Air Commodore Keith Park, Air Marshall Dowding’s Senior Air Staff Officer (SASO) was delegated the job of siting the RAF’s radar stations on the Isle of Man. He was later Air Vice-Marshall and AOC at 11 Group, responsible for Battle of Britain from the underground headquarters at RAF Uxbridge.
Discarding scientific advice from Bawdsey to site a Chain Home station on the summit of Snaefell, Park preferred the option of two Chain Home stations, one at the north end of the island and the other to the south.
The sites selected early in 1940 were Bride at the north (SC463031) and Scarlett to the south. Both sites were designated Advance Chain Home (ACH) installations being brought on line with temporary shorter timber masts to support the transmitter arrays, pending the availability of standard ‘west coast’ 325 foot guyed steel masts. Both stations were in use by September 1940.
Subsequently, Bride was found to be surplus to requirements being covered from Scotland and Ireland to the north and by 1942 it had been closed and stripped of equipment. Scarlett did not last much longer.
The Island’s airport at Ronaldsway had been requisitioned by the Air Ministry in 1940, but in the first quarter of 1941 they agreed to the transfer of the grass airfield to the Admiralty for development as a fleet air arm training unit. It was renamed HMS Urley. As Scarlett’s 325' aerial masts were well inside the mandatory 6000 yard construction limit, the station was closed shortly after the completion of a new station at Dalby in 1942 with both stations running simultaneously for a time to ensure unbroken cover. With the closure of Scarlett, Dalby remained the only CH station on the island for the remainder of the war.
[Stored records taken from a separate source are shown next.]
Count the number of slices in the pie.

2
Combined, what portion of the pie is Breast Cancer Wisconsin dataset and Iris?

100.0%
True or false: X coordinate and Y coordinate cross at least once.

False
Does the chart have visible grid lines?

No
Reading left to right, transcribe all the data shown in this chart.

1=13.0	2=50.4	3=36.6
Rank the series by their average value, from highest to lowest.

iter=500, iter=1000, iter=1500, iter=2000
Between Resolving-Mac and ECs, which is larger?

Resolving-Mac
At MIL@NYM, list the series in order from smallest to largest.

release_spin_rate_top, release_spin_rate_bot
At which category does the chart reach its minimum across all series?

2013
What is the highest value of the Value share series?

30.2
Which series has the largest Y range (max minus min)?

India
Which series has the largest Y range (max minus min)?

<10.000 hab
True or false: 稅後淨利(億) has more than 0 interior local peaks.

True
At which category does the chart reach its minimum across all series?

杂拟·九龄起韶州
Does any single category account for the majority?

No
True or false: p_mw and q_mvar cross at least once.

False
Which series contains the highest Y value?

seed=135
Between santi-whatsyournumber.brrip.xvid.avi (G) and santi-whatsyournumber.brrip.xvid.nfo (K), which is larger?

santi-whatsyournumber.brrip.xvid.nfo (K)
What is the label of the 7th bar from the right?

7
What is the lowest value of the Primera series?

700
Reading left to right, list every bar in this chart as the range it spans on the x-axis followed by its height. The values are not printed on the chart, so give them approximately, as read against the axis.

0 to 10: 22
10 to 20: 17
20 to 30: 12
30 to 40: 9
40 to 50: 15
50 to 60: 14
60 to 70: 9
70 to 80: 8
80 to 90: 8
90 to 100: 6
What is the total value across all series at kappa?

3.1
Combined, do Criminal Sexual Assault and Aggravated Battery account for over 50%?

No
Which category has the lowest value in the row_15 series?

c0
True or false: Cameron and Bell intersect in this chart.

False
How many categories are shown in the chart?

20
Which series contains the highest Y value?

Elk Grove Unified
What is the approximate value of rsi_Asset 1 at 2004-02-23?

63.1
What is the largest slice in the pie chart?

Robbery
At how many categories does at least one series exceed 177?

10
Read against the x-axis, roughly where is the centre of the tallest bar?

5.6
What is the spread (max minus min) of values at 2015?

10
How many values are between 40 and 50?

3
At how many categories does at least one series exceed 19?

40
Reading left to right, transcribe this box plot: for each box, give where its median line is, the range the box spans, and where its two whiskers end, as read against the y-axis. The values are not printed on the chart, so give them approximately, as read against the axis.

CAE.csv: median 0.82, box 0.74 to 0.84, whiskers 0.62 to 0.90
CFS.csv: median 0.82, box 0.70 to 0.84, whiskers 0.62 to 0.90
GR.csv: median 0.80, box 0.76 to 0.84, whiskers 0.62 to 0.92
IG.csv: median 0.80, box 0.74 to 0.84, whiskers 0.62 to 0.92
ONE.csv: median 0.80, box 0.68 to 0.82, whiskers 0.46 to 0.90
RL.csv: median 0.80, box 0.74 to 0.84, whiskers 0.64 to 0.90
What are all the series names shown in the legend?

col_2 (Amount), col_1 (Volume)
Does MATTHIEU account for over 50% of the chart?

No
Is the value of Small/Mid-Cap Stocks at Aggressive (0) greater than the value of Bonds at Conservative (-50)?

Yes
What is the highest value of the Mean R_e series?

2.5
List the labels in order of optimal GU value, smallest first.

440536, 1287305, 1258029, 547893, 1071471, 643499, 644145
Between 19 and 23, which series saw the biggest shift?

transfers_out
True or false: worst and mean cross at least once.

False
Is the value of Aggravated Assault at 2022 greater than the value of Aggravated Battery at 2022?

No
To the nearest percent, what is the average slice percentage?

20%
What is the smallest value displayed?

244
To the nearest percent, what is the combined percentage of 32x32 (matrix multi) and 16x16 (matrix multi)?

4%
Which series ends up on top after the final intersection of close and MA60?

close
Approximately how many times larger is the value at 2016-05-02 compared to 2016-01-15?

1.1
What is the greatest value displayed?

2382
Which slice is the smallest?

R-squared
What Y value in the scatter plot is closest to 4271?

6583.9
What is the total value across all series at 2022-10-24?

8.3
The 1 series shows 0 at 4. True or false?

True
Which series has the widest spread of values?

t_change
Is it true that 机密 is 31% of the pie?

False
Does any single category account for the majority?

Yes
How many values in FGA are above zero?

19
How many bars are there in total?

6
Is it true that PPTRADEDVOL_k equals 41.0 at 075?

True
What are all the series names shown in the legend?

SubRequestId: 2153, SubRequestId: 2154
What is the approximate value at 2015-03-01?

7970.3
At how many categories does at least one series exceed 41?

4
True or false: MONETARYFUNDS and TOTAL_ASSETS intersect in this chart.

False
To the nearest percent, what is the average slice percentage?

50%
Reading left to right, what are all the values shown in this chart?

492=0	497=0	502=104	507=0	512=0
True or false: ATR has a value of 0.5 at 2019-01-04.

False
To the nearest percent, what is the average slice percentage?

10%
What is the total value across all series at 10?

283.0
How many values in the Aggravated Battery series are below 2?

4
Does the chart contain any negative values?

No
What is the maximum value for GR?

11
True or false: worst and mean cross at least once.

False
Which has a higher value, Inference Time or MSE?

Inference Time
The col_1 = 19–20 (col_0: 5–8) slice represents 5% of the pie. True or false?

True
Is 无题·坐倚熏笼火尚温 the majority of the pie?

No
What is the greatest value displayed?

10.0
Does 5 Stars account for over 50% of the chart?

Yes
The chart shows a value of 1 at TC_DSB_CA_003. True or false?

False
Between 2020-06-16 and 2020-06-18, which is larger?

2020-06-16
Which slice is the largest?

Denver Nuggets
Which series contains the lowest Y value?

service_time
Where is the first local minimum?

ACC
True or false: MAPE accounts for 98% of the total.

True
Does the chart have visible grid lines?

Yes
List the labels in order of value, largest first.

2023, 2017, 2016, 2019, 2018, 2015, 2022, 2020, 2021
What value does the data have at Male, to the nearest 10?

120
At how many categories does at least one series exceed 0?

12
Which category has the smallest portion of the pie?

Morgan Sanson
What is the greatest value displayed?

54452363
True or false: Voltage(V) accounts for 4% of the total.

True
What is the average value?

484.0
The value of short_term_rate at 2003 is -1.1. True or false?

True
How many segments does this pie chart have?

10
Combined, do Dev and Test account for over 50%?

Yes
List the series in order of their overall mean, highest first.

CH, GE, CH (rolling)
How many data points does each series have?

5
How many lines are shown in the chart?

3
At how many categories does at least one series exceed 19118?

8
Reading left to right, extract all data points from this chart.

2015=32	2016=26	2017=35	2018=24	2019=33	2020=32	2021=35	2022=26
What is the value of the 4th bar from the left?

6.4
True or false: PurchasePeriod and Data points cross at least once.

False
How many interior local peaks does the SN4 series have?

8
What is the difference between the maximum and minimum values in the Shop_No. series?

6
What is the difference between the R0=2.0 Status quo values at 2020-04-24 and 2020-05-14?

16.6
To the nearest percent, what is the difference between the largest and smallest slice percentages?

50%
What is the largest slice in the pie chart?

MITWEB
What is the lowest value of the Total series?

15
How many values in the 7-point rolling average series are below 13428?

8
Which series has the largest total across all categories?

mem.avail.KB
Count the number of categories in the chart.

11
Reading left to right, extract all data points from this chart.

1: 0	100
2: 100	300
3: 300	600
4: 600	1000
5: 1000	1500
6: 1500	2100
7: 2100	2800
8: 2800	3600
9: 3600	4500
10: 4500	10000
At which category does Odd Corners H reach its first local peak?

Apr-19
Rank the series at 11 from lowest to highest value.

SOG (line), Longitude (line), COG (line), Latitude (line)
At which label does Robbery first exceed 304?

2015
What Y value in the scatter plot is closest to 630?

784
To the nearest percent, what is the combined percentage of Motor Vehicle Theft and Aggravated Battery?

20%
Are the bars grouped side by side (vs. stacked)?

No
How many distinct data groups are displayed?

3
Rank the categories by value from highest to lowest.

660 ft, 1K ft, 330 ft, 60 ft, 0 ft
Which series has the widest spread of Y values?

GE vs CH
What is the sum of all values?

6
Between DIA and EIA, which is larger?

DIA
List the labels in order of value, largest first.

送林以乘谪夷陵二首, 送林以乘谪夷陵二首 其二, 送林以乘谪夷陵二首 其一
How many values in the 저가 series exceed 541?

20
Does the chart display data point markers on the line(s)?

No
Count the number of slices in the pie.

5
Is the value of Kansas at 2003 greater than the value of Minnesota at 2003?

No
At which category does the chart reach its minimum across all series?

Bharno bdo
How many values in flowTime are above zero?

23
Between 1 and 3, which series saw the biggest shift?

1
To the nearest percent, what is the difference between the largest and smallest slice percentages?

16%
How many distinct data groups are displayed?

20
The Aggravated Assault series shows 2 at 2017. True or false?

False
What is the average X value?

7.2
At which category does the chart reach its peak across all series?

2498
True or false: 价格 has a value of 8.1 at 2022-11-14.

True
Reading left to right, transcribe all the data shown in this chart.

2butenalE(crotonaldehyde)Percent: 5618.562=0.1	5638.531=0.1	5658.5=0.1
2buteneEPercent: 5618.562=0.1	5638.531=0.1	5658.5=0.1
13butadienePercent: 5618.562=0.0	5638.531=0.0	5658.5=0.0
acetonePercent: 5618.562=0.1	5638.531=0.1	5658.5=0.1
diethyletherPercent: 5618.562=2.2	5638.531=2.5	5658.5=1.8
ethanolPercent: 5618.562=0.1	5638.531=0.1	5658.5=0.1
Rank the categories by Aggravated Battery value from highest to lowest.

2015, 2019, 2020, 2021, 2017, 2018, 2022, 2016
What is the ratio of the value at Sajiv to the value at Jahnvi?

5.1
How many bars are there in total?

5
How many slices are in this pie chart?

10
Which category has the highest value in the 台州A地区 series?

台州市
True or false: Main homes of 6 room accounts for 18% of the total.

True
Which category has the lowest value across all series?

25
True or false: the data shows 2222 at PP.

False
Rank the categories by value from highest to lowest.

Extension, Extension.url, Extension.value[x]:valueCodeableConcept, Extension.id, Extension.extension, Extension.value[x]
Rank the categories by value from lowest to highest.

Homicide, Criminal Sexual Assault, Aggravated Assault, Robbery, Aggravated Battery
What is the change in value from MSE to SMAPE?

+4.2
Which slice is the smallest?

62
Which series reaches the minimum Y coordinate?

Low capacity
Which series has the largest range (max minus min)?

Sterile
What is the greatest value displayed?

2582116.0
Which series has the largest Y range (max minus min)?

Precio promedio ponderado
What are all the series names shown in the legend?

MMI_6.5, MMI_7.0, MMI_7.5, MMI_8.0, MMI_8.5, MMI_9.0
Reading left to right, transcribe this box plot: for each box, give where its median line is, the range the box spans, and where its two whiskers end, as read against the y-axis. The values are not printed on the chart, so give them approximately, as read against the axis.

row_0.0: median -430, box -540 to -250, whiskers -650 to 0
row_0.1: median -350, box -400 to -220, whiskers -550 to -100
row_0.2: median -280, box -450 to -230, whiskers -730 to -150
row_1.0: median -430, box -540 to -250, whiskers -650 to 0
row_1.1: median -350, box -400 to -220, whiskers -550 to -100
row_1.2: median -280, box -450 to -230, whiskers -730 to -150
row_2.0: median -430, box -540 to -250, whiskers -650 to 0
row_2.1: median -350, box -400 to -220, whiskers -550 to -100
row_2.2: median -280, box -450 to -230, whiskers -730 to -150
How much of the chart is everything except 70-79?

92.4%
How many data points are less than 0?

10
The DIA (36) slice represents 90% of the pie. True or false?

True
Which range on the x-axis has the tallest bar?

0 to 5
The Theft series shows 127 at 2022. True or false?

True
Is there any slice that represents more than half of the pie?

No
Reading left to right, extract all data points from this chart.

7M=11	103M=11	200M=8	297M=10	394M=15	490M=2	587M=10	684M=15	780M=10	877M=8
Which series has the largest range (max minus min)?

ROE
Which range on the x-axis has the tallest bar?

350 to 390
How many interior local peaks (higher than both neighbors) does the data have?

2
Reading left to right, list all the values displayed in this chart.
At Dalby the radar station is now spread over two farms, Creglea and Ballahutchin Mooar. Each farm has two C type operations blocks. The receiver blocks are on Craglea Farm at SC21407799 (close to the farm buildings) and SC21387823, both are now used as cattle sheds. There is an entrance at both ends of the block. Close to the second block are the bases of one of the receiver aerial towers at SC21257820. This consists of four concrete bases with a metal framework supporting a few feet of the timber tower. In the middle of the site is a small brick building. The underground cables came up into this building.
There are several camp buildings close to the farm and a third bunker alongside the road leading to the farm at SC21707806. This bunker is much smaller and was originally divided into three rooms each with a separate entrance on three sides; this originally housed the substation.
The transmitter blocks are on Ballahutchin Farm at SC21757842 & SC21707850, unusually two of the aerial feeder poles are still standing close to one of the blocks. The stand-by set house, a particularly large bunker with one entrance is at SC21697853 close to one of the two original entrances to the technical compound.